╭─ Information shown

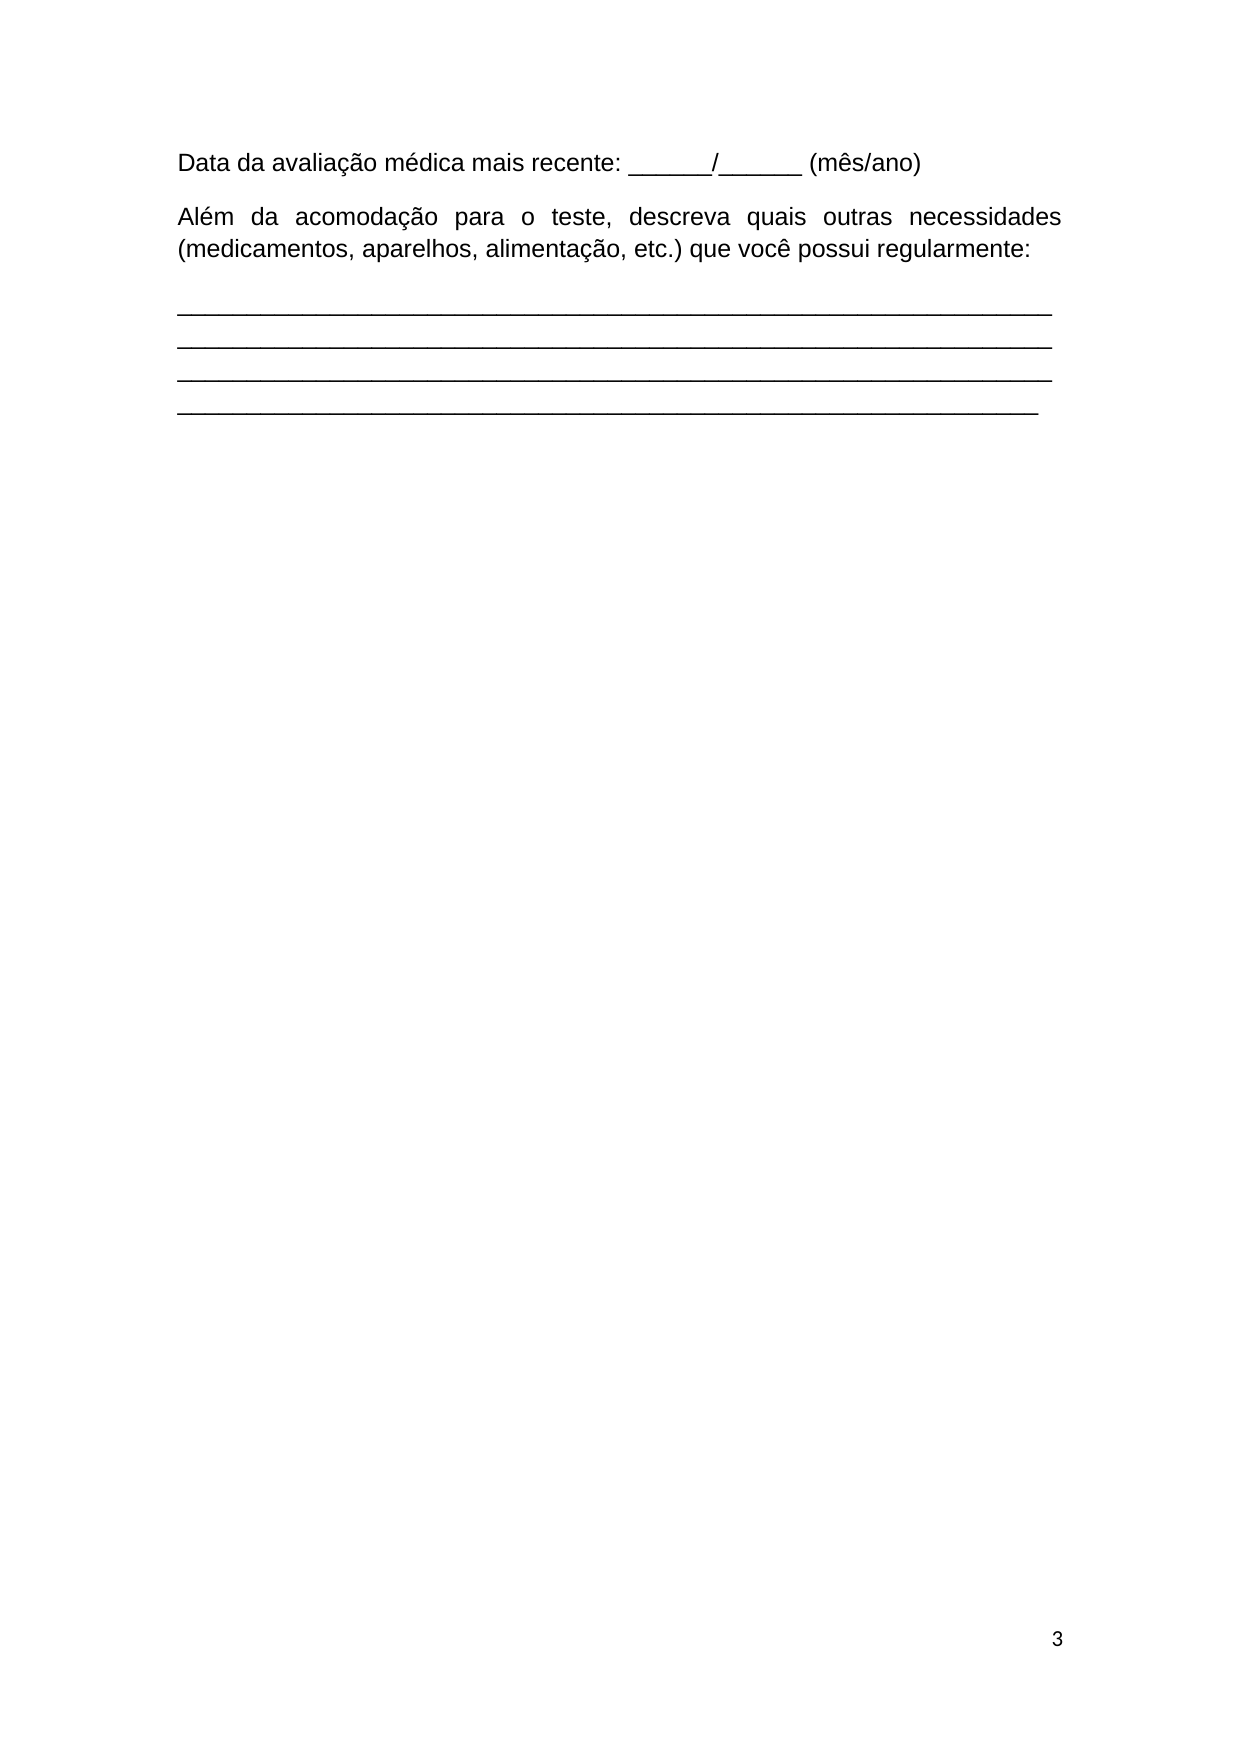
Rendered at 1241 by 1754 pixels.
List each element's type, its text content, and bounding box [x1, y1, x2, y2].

text ___________________________________________________________________________________________________________________________________________________________________________________________________________________________________________________________ [177, 288, 1063, 416]
text Além da acomodação para o teste, descreva quais outras necessidades (medicamentos, aparelhos, alimentação, etc.) que você possui regularmente: [177, 201, 1063, 263]
text Data da avaliação médica mais recente: ______/______ (mês/ano) [177, 148, 1063, 176]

╰─

When you set down the material above, keep every word exact and include no pictures.

Rendered at 1241 by 1754 pixels.
List each element's type, its text content, and bounding box [x1, y1, x2, y2].

text ___________________________________________________________________________________________________________________________________________________________________________________________________________________________________________________________ [177, 288, 1063, 416]
text Além da acomodação para o teste, descreva quais outras necessidades (medicamentos, aparelhos, alimentação, etc.) que você possui regularmente: [177, 201, 1063, 263]
text Data da avaliação médica mais recente: ______/______ (mês/ano) [177, 148, 1063, 176]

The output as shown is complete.